Influence of carbon number of C1–C7 hydrocarbons on PAH formation

Abstract The influence of carbon number of seven hydrocarbons (methane, ethane, propane, n -butane, i-butane, heptane and toluene) on PAH formation was investigated in a laminar tube reactor. The hydrocarbons underwent oxygen-free pyrolysis within the temperature range of 1050–1350 °C at a fixed carbon concentration of 10,000 ppm on C 1 basis. Particulate and gas phase PAHs were collected at the outlet of the reactor at pyrolysis temperature intervals of 100 °C. The particulates generated were characterised at sub-micron levels in terms of size, number and mass using a differential mobility spectrometer (DMS-500).

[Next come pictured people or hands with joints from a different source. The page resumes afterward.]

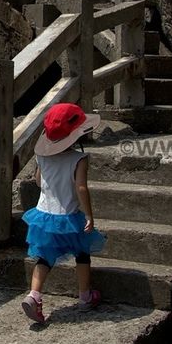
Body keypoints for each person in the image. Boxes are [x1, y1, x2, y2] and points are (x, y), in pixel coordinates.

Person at [21, 102, 106, 324]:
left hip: (43, 215)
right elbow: (81, 188)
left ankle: (34, 295)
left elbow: (39, 181)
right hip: (68, 217)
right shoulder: (79, 159)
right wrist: (89, 215)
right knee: (82, 253)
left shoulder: (43, 156)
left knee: (44, 257)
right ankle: (85, 297)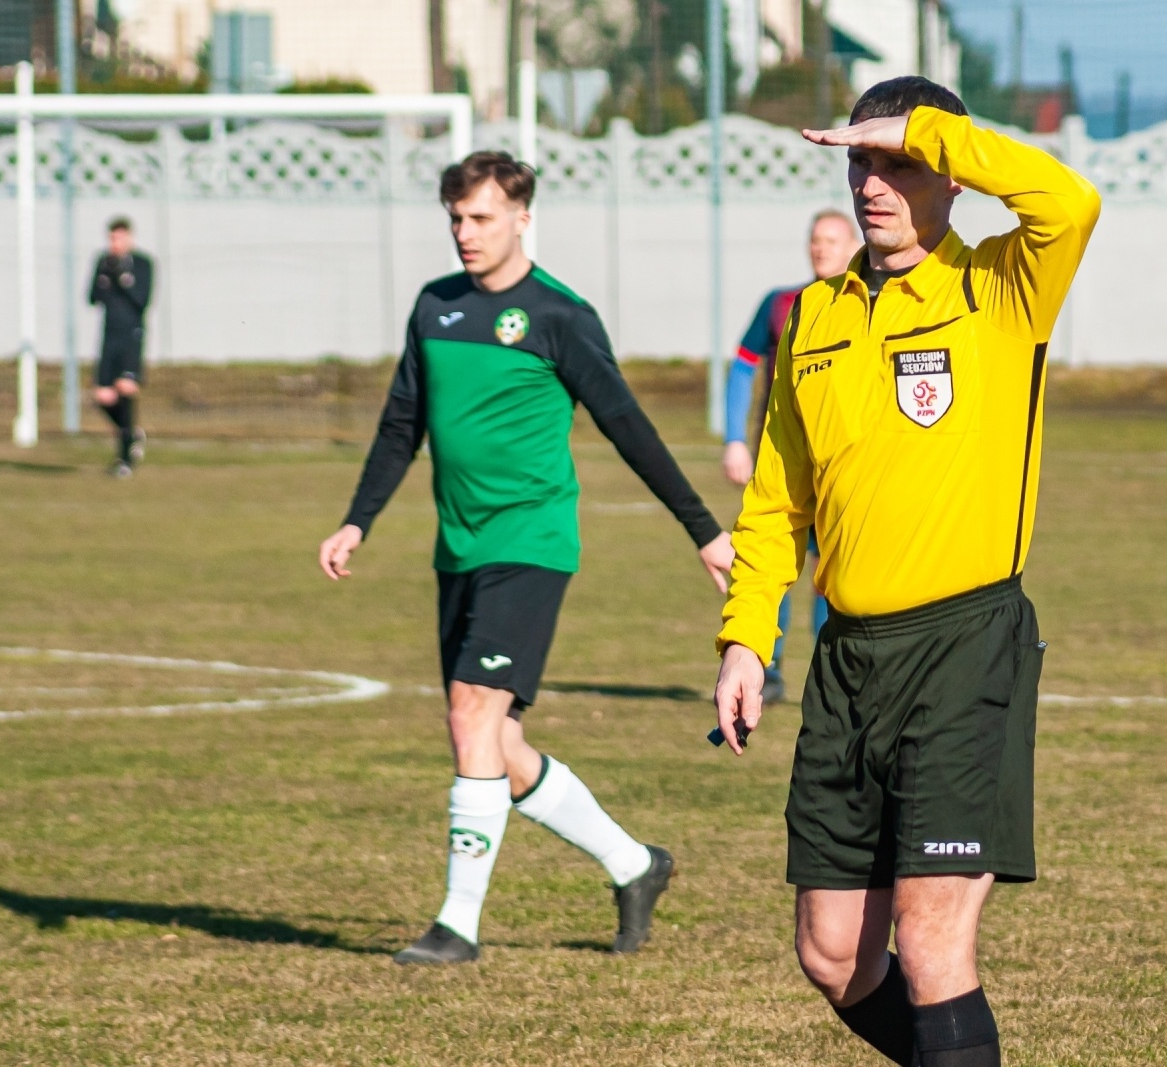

PAHs from both the gas and particulate samples were extracted using an accelerated solvent extractor (ASE) and the extracts analysed using gas chromatography coupled to mass spectrometry (GCMS). The PAHs studied were the US EPA 16 priority PAHs with particular attention given to group B2, which are possible human carcinogens. The experimental results showed that increase in temperature of the reactor from 1050 to 1350 °C decreased the total PAH concentrations regardless of the carbon number of the hydrocarbon investigated. Increasing the carbon number of C 1 –C 7 hydrocarbons decreased the gas phase (GP) PAH concentrations at a temperature of 1350 °C, while the particulate phase (PP) PAH concentrations (as well as those of Group B2 PAHs) decreased at a temperature of 1150 °C. There was increasing and decreasing trends of total PAH concentrations with increasing carbon number of the hydrocarbons at temperatures of 1050 °C and 1350 °C respectively. Benzenoid and five-membered ring PAHs of 2–4 rings were detected in roughly similar concentrations irrespective of the carbon number of the hydrocarbon. Soot propensities, abundance of particle phase PAHs and carcinogenicity of soot particles increased substantially at a temperature of 1050 °C due to isomerisation in the case of the C 4 hydrocarbons and aromatisation in the case of C 7 hydrocarbons. PAHs from toluene and propane had the highest weighted carcinogenicities at a temperature of 1050 °C per unit volume of gas and per unit soot mass respectively. The weighted carcinogenicity (soot mass basis) decreased with increasing carbon number at temperature of 1150 °C. Potential implication of these observations is that hydrocarbons known to produce substantial particulate mass in combustion systems such as an internal combustion engines, could also have low toxicity.